AUSGEWÄHLTER TEXTAUSZUG.
________________________

Antisemitische Verschwörungstheorien haben online an Zulauf gewonnen. Zu diesem Ergebnis kommt der neueste Antisemitismusbericht.
Der jährliche Antisemitismusbericht beschäftigte sich in den letzten Jahren insbesondere mit Corona-Leugnern.
In dieser Szene kursierte neben vielen anderen problematischen Aussagen die Behauptung, mächtige Jüdinnen und Juden würden Profit aus der Corona-Pandemie schlagen.
In der aktuellen Ausgabe des Jahres 2022 sind noch immer Verschwörungstheorien das Hauptthema, doch hat sich das Hauptaugenmerk des Berichts verschoben.
Verschwörungstheorien könnten für die Jüdinnen und Juden in der Schweiz gefährlich werden.
Diese verschwörungstheoretischen Kreise seien schon immer da gewesen, erklärt Jonathan Kreutner, Generalsekretär des Schweizerischen Israelitischen Gemeindebundes (SIG).
Die Corona-Pandemie hat dabei wie ein Brandbeschleuniger gewirkt und verschiedene Gruppierungen seien massnahmenkritischer und schliesslich staatskritischer geworden. Sobald sie sich in ihren eigenen Realitäten verfangen, sei es nicht mehr weit, irrwitzige antisemitische Verschwörungstheorien nachzuleben, erläutert Kreutner.

________________________

INFORMATIONEN.

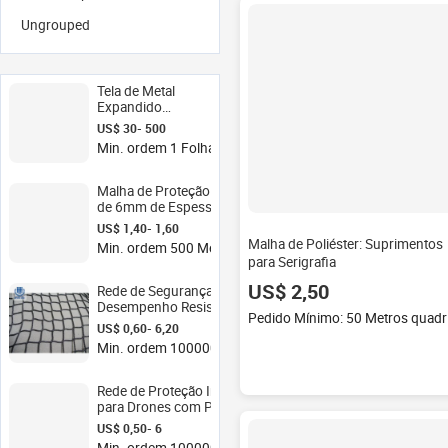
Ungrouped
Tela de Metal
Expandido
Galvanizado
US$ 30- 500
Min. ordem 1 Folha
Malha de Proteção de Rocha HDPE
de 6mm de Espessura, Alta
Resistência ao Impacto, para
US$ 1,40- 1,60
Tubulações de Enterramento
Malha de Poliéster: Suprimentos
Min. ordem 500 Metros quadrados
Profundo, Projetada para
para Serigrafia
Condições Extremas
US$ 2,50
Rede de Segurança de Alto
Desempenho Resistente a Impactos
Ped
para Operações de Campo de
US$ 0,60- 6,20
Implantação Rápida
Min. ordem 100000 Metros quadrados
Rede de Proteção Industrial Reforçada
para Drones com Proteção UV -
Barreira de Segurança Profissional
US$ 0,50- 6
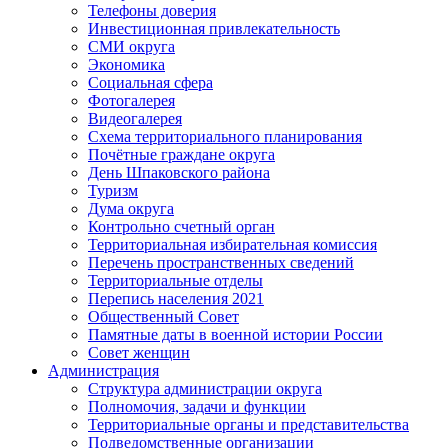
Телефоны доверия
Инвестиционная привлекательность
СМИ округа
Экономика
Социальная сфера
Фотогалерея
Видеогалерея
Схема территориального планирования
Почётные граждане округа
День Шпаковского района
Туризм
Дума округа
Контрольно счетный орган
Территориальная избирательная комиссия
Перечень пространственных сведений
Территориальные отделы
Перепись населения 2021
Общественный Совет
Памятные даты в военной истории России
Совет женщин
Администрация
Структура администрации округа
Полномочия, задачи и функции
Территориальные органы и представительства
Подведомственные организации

________________________

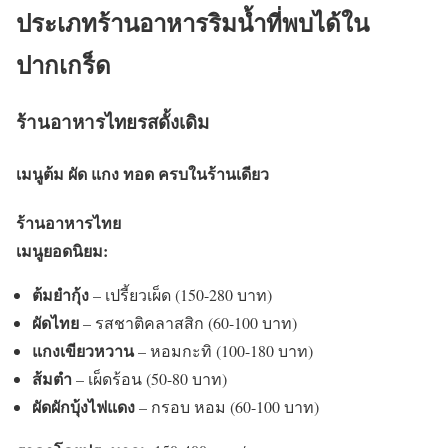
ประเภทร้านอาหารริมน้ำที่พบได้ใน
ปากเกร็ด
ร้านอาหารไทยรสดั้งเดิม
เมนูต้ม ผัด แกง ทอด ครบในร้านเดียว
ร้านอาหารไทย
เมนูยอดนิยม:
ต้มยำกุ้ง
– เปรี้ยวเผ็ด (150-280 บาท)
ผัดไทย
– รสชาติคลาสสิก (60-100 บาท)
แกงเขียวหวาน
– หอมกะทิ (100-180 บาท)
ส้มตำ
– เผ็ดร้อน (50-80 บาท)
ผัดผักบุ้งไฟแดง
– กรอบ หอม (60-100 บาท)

________________________

ÜBUNGSAUFGABEN.
[A] Gib an, welches Amt Jonathan Kreutner laut dem Text über den Antisemitismusbericht innehat.
[B] Setze den Text über den Antisemitismusbericht nach seinem letzten Satz fort.

GELÖSTE AUFGABEN.
[A] Er ist Generalsekretär des Schweizerischen Israelitischen Gemeindebundes (SIG).

[B]
Antisemitische Verschwörungstheorien als Online-Subkultur
Gemäss dem Antisemitismusbericht hat sich online eine verschwörungsaffine Subkultur gebildet. Diese sei insbesondere auf dem Messenger-Dienst Telegram aktiv. Dabei könnten verschiedenste Themen als Aufhänger dienen, darunter auch der Ukraine-Krieg.
«Es geht darum, dass überall dunkle Mächte dahinter sind. Mächte, die irgendwie versuchen, etwas Schlechtes zu machen. Irgendwo schwingt dann immer auch implizit oder explizit mit, dass es eine Art jüdische Weltverschwörung gibt», sagt Jonathan Kreutner.
Nicht alle Personen, die Verschwörungstheorien anhängen, sind antisemitisch. Doch in dieser Szene hätten judenfeindliche Mythen an Zulauf gewonnen. Gemäss Kreutner fehlen in den Kanälen mahnende Gegenstimmen. Für Schweizer Jüdinnen und Juden sei dies ein Grund zur Besorgnis. Wenn Menschen von grossem Hass getrieben sind, werde die Gefahr reell, und den Worten könnten dann Taten folgen.
In anderen Ländern haben Leute, die an antisemitische Verschwörungstheorien glaubten, bereits Attentate auf Juden oder jüdische Einrichtungen verübt. So zum Beispiel Beispiel im deutschen Halle, als ein Mann in eine Synagoge eindringen wollte. Beim misslungenen Versuch ermordete er in der Umgebung der Synagoge zwei Menschen.
Der Antisemitismusbericht enthält auch konkrete Forderungen, um den Hass gegen Jüdinnen und Juden in der Schweiz einzudämmen. So soll der Staat zum Beispiel ein Monitoring von Antisemitismus und Rassismus betreiben. Diese Aufgaben könnten nicht allein in der Verantwortung von Nichtregierungsorganisationen und Verbänden liegen, halten die Autorinnen und Autoren im Antisemitismusbericht fest.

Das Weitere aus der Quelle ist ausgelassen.